Sounds like you’re still doing the main story missions. The post game content will put the auto-battle stuff on the backburner, from what I’ve dabbled in so far. If nothing else, be careful about cliffs and ledges into nothingness - it’s easy to walk away while your are letting the game battle it out by itself and come back and not realize you’re missing a character. That’s how I lost Vyce, I bet.

Scott, you’ve said that the real game begins at chapter 4 (or after chapter 4?). Are you able to say why without spoiling anything? I’m still inching along in chapter 2 - maybe 2 locations left (unless they add more)

It gets better at the end of ch2. I’m in ch 3 now

There is a lot of awesome post-game battles and content to dig into, quests that only trigger after the main story is completed, and dungeons like the Palace of the Dead to completely clear with incredibly awesome but difficult battles, new classes you can’t really get access to until the post-game, and etc.
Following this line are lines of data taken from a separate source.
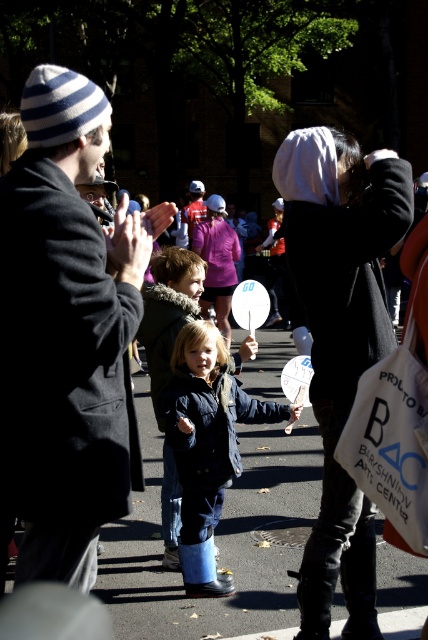
Is striped knit hat at upper left wider than dark blue jacket at center?

Indeed, striped knit hat at upper left has a greater width compared to dark blue jacket at center.

Who is lower down, striped knit hat at upper left or dark blue jacket at center?

dark blue jacket at center is below.

What do you see at coordinates (65, 336) in the screenshot? The height and width of the screenshot is (640, 428). I see `striped knit hat at upper left` at bounding box center [65, 336].

Locate an element on the screen. The image size is (428, 640). striped knit hat at upper left is located at coordinates (65, 336).

Which is more to the right, dark blue jacket at center or matte red helmet at center?

dark blue jacket at center is more to the right.

Is point (157, 262) farther from viewer compared to point (190, 211)?

No, (157, 262) is in front of (190, 211).

At what (x,y) coordinates should I click in order to perform the action: click on dark blue jacket at center. Please return your answer as a coordinate pair (x, y). Image resolution: width=428 pixels, height=640 pixels. Looking at the image, I should click on (169, 314).

Is point (392, 182) closer to viewer compared to point (172, 560)?

Yes, point (392, 182) is closer to viewer.

Locate an element on the screen. This screenshot has height=640, width=428. black fabric coat at center is located at coordinates (339, 340).

Does point (321, 204) lie in front of point (184, 250)?

Yes.

This screenshot has width=428, height=640. I want to click on black fabric coat at center, so pyautogui.click(x=339, y=340).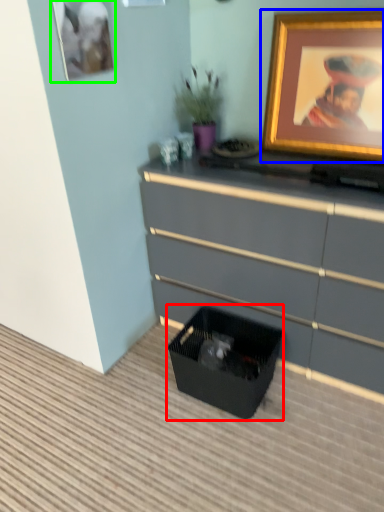
Question: Considering the real-world distances, which object is farthest from storage box (highlighted by a red box)? picture frame (highlighted by a blue box) or picture frame (highlighted by a green box)?

Choices:
 (A) picture frame
 (B) picture frame

Answer: (B)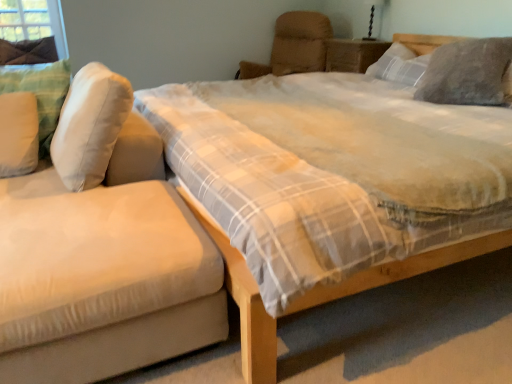
Question: From the image's perspective, is white soft pillow at left, positioned as the first pillow in left-to-right order, on green fabric at upper left?

Choices:
 (A) yes
 (B) no

Answer: (B)

Question: Is white soft pillow at left, which is counted as the 4th pillow, starting from the right, in front of green fabric at upper left?

Choices:
 (A) yes
 (B) no

Answer: (A)

Question: From a real-world perspective, is white soft pillow at left, positioned as the first pillow in left-to-right order, located beneath green fabric at upper left?

Choices:
 (A) yes
 (B) no

Answer: (A)

Question: Is white soft pillow at left, which is counted as the 4th pillow, starting from the right, outside green fabric at upper left?

Choices:
 (A) yes
 (B) no

Answer: (A)

Question: Considering the relative positions of white soft pillow at left, positioned as the first pillow in left-to-right order, and green fabric at upper left in the image provided, is white soft pillow at left, positioned as the first pillow in left-to-right order, to the left of green fabric at upper left from the viewer's perspective?

Choices:
 (A) no
 (B) yes

Answer: (A)

Question: From the image's perspective, is black glass table lamp at upper right on white soft pillow at left, which is counted as the 4th pillow, starting from the right?

Choices:
 (A) yes
 (B) no

Answer: (A)

Question: Considering the relative sizes of black glass table lamp at upper right and white soft pillow at left, which is counted as the 4th pillow, starting from the right, in the image provided, is black glass table lamp at upper right thinner than white soft pillow at left, which is counted as the 4th pillow, starting from the right,?

Choices:
 (A) no
 (B) yes

Answer: (B)

Question: Can you confirm if black glass table lamp at upper right is shorter than white soft pillow at left, which is counted as the 4th pillow, starting from the right?

Choices:
 (A) no
 (B) yes

Answer: (B)

Question: Is black glass table lamp at upper right next to white soft pillow at left, which is counted as the 4th pillow, starting from the right?

Choices:
 (A) yes
 (B) no

Answer: (B)

Question: Considering the relative sizes of black glass table lamp at upper right and white soft pillow at left, positioned as the first pillow in left-to-right order, in the image provided, is black glass table lamp at upper right bigger than white soft pillow at left, positioned as the first pillow in left-to-right order,?

Choices:
 (A) yes
 (B) no

Answer: (B)

Question: From a real-world perspective, does black glass table lamp at upper right sit lower than white soft pillow at left, which is counted as the 4th pillow, starting from the right?

Choices:
 (A) no
 (B) yes

Answer: (A)

Question: From the image's perspective, is suede-like beige studio couch at left below wooden nightstand at upper center?

Choices:
 (A) yes
 (B) no

Answer: (A)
Then you can take all that awesome stuff you’ve found and high level spells and equipment you’ve found/crafted and roll time back to play through the game in other story beats - doing so, at least in the PSP version, scaled the game to your party so even early game battles got crazy. I’m still in the end-game of Chapter 4 (though I did the optional Shrine quest and have some incredible gear and the powerful Shaman class at last, something I never did in my previous game sessions) but I’m close to wrapping things up. Some of the story missions in late-Chapter 4 have been nail biters.

At least now I know approximately where I’ll rage quit. ;)

100% sure I will do this, if I haven’t already lol.

Hey I finally started chapter 3. Like @Sharpe I am on the Chaos path from doing what I considered the better choice. I get the lawful / chaotic reasoning compared to the good / evil. I’m OK with my choice so far.

I made Denim a Dragoon, but I think I’m not happy with my choice. Too many battles don’t have beasts or dragons to contend with. His damage output is a bit low. I think I want to change to something else - but I need to stick with a 1 handed sword so I can make use of his progress. I guess that would mean I need to go to knight or warrior, because berserker and ninja don’t use 1 handed swords. Right now battles allow 10 units and I have 12 because I haven’t hired anyone because even with the automated training I haven’t wanted to bother with it, so I probably don’t have a lot of flexibility in who I field in a given battle.

You could spec Denam as a Terror Knight, that was my go-to. Also don’t be afraid to mix it up with classes on other characters, or even weapon skills - they level up really quick. Given Denem a Spear as a Dragoon, that’ll be fun! Or make him a Wizard! That early in the game almost all your stats come from the class which is whatever level your character is, so experimentation is easy.

And 12 characters is technically all you need given you can make any of them whatever class you need at the time. I am more a “these are my guys and this is their class unless something cool comes along” player, sounds like you are as well, but it’s an option here and there.